Business pressure group the Forum of Private Business (FPB), and its employment law partner law firm Mace & Jones, warned that the decision opened a new channel for bullying claims under anti-harassment laws. From now on employers can be held liable for workplace bullying by their employees.
FPB spokesman and Mace & Jones Head of Employment Law Martin Edwards said even if there is no claim of discrimination or constructive dismissal, employees can now hold their employers liable for bullying at work.
"The judgement enables people to sue the employers of bullies under the Protection of Harassment Act,’ he said. “The Act was brought in to criminalise 'stalking' and until recently it was not widely recognised that claims could be brought under the act by employees bullied at work. The decision also exposes employers to claims by third parties who are bullied by employees of the company. The message for employers is to update their anti-bullying policies - and ensure they are implemented effectively.”

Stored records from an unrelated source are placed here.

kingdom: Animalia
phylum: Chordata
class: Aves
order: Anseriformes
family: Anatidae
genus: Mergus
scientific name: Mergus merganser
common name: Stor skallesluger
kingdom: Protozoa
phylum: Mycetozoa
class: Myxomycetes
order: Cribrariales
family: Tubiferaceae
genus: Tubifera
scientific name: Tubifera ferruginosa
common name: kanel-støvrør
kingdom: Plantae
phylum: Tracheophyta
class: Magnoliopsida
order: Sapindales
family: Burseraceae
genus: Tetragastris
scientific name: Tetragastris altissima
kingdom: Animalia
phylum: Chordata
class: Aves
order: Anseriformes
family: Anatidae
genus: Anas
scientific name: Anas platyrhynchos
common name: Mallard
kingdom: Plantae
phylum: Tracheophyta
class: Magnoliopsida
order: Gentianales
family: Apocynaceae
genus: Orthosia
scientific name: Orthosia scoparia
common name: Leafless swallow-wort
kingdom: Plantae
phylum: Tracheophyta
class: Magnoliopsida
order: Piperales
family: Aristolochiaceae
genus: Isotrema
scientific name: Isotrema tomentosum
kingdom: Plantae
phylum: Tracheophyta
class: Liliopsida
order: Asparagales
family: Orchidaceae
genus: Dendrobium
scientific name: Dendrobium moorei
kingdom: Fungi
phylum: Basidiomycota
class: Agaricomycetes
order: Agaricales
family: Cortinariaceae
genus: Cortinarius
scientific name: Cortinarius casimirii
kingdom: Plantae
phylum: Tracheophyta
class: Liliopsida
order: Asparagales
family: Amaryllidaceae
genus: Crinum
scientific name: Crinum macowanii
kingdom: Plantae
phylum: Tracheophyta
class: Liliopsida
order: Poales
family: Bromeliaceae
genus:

FPB National Chairman Len Collinson said employers would view the decision with a sense of dread.
“Small firms consistently see employment law as a fundamental barrier to growth,’ he said. “Business owners are bewildered and exasperated by the sheer complexity of employment law. They desperately want to see the administrative burden of employment law simplified and reduced not complicated and increased.”
Case background
William Majrowski, an audit co-ordinator for Guy's and St Thomas's NHS Trust, was harassed at work by his line manager. He made an internal complaint, which found he had been subjected to homophobic harassment. He later sued his employers under the Protection from Harassment Act 1997, arguing they were vicariously liable for the behaviour of the manager who harassed him.
His claim was struck out by the County Court on the grounds that this statute does not permit vicarious liability but in March last year, as Workplace Law previously reported, the Court of Appeal overturned that decision and that successful appeal has now been confirmed by the House of Lords with important implications.
The House of Lords judgment confirms that the Protection from Harassment Act 1997, which was originally enacted to combat stalkers, applies to harassment of all types and protects employees while they are at work as elsewhere. Where one employee, in the scope of his or her employment, harasses another employee or for that matter anyone else, the employer will be vicariously liable for that harassment if a sufficiently clear link between the work and the harassment can be established.
Importantly under the Act it is not necessary for the victim of the harassment to prove they have suffered an injury (whether physical or psychiatric). Also harassment is not specifically defined by the Act and may cover many types of situation in which an employee is caused alarm, anxiety or distress. Thus damages may be claimed in cases of bullying in which there is no apparent element of race or sex discrimination.
Moreover if claims are pursued under the Protection from Harassment Act employees will have a six year window in which they can bring a case. By contrast the time period for filing a discrimination claim via an employment tribunal is normally three to six months after the last alleged incident occurred. Damages awarded by the two routes are likely to be similar but by pursuing an anti harassment claim via the courts a successful claimant could recover costs. In tribunals, parties typically pay their own costs.